Page MenuHomeSoftware Heritage

specify a manifest format for documenting archived software
Closed, MigratedEdits Locked

Description

To support the use case of scientists willing to document the software relevant for a given paper, we want to have a manifest format capable of fully describing some software archived by Software Heritage.

In its essence, a manifest should point to Software Heritage objects using the URI scheme of T335.
But then, different level of details are possible:

  • (minimum detail) just point to a manifest file archived somewhere (possibly on SWH), using a manifest ID
  • point to a directory
  • fully describe the directory content, with a pair <pathname, content id> for each file
  • (maximum detail) as above + a revision history, describing each revision in full ← this will be crazy-large for long histories

In addition to the above, various kinds of metadata could be added:

  • SWH-specific metadata: when and where the archived code has been found
  • user-provided metadata, submitted to SWH at the time of ingestion request (e.g., Dublin Core, paper references, etc.)

Event Timeline

Depending on the form of the archived code, and the needs of the user that reference it, a variety of different references may be needed
Here is the original list from the team meeting, that completes the one mentioned in the ticket.

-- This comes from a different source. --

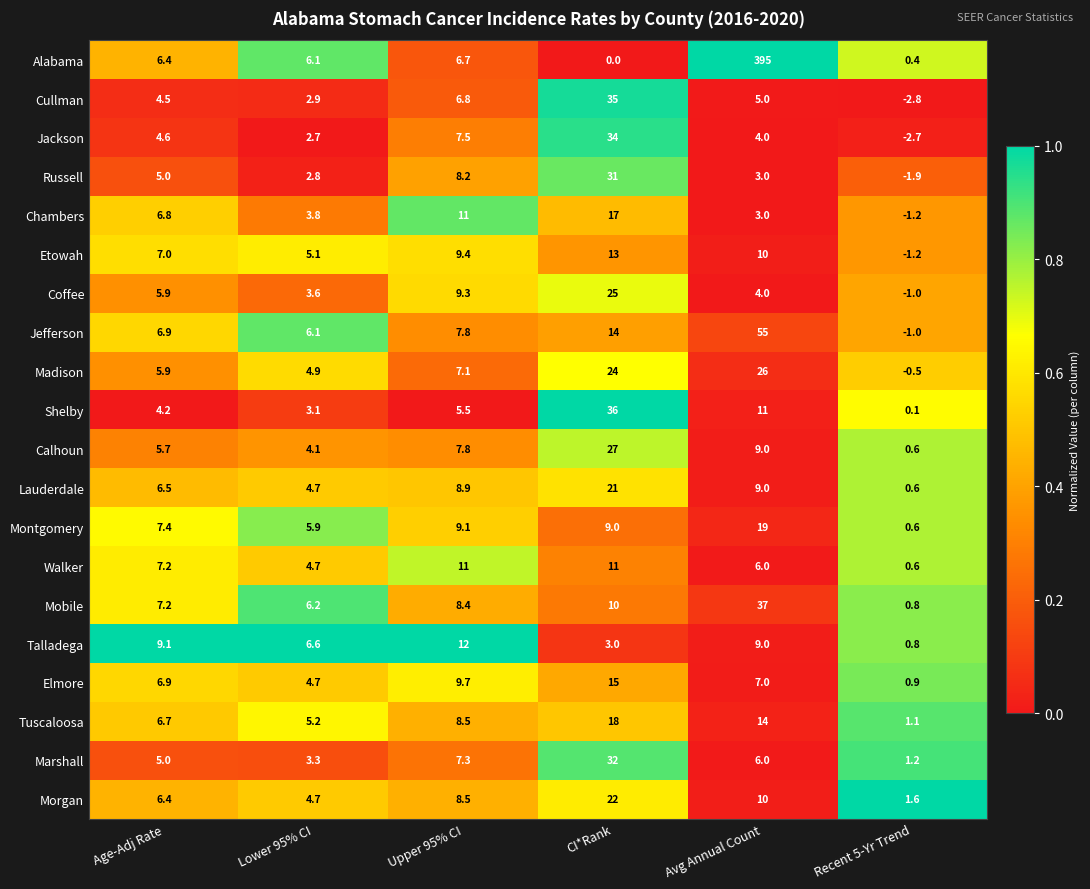

Which series has the largest total across all categories?

Alabama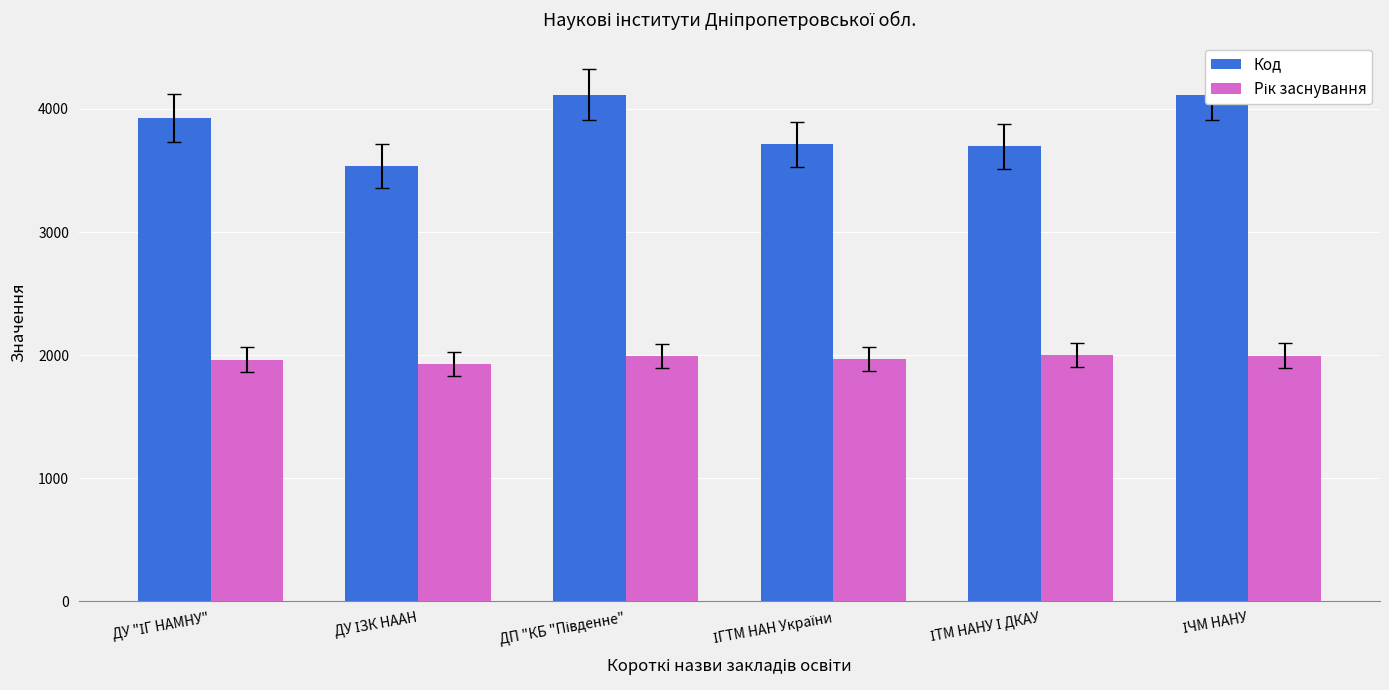

What is the sum of all Код values?

23100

  • raw hash (optional): the hash of the physical binary object ingested, if it is an archive (tar, zip, etc.)
  • Tree hash: hash of the tree object in our store containing the directory with the (extracted) source code
  • Committ hash: hash of the commit object in our store containing the specified commit in the ingested VCS
  • Manifest: extended document containing a variety of detailed informations (some of which are optional)
    • the ls -R of the (current version of) the source code directory, with hashes of the content files
    • raw hash
    • tree hash
    • commit hash
    • the list of all branches in the VCS, with their hashes
    • origin
    • timestamp of SWH crawling/visit
  • Hash of the manifest

We decided to provide *all of these*, and we will *recommend* to store the manifest alongside the publications for scientific reproducibility

Important: we want to provide these informations *for all the content stored in SWH*

olasd changed the visibility from "All Users" to "Public (No Login Required)".May 13 2016, 5:09 PM
zack claimed this task.
zack added a subscriber: moranegg.

The identification part of this task has been done with documenting/implementing our PIDs, the rest is more suited for the software citation work on which @moranegg is actively working.